American Council of Life Insurers (ACLI) President and CEO Susan Neely, National Association of Insurance and Financial Advisors (NAIFA) CEO Kevin Mayeux and NAIFA-Kentucky Immediate Past President Brian Wilson issued the following joint statement on the annuity best interest rule recently adopted by the Kentucky Department of Insurance:

“The new rule adopted by the Kentucky Department of Insurance is an important win for Bluegrass State consumers seeking lifetime income in retirement. It incorporates the enhanced consumer protections in the National Association of Insurance Commissioners’ (NAIC) updated model regulation on annuity transactions.

“Moreover, it adds to the nationwide push for improved protections for retirement savers. Kentucky is the 17th state to adopt the NAIC model rule, which also aligns with the SEC’s Regulation Best Interest. Unlike a fiduciary-only approach, these measures make sure savers, particularly financially vulnerable middle-income Americans, can access information about different choices for long-term security throughout retirement. According to a new study, a fiduciary-only approach would limit choices for consumers, reduce savings of nearly 3 million people by $140 billion and widen the racial wealth gap by 20%.

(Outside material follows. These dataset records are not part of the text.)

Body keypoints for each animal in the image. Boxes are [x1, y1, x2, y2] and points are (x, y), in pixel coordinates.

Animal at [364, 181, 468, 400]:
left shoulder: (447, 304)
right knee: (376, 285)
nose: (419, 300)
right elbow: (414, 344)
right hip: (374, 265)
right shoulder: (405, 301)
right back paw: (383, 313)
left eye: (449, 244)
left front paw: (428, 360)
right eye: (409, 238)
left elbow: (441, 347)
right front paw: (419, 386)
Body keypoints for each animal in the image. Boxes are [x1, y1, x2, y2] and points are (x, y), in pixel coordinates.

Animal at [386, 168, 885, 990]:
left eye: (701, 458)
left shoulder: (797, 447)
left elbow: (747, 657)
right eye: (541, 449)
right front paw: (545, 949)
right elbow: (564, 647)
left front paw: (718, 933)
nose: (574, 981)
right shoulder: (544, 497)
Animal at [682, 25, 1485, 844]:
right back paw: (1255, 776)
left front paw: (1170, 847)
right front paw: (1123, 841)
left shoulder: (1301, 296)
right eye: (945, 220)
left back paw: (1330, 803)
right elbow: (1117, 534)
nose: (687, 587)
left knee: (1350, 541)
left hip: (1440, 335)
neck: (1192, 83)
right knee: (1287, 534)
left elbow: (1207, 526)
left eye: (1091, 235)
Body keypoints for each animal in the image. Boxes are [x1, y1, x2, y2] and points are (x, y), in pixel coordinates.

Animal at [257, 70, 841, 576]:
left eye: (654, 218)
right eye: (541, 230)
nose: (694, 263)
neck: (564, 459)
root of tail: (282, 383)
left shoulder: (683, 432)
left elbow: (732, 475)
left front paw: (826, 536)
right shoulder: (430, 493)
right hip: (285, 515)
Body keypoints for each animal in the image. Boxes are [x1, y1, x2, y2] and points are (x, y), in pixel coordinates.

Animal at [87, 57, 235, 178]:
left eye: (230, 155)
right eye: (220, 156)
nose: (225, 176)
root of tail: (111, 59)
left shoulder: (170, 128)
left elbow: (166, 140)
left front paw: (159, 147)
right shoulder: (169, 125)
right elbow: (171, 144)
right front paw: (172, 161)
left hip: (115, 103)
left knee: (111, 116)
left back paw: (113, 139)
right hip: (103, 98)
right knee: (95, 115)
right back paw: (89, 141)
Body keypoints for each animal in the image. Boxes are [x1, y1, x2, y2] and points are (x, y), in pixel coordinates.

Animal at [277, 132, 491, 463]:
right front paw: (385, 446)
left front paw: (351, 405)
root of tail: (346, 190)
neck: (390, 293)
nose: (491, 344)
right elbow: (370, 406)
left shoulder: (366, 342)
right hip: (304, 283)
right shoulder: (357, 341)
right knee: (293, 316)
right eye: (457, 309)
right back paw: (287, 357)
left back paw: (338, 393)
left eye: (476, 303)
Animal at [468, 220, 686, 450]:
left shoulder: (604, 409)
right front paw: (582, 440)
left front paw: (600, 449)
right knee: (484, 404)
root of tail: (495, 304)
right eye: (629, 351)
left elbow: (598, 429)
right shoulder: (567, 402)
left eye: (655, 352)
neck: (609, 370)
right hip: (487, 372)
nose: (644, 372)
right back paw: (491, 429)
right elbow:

“The U.S. Congress confirmed the importance of lifetime income when it passed legislation in 2019 that made it easier for employers to include annuities in workplace retirement plans. These protections safeguard consumers while also ensuring that middle- and working-class families retain access to annuities.

“We hope more states follow Kentucky and implement this practical protection so more consumers across America can benefit from a best interest standard of care, no matter where they live.”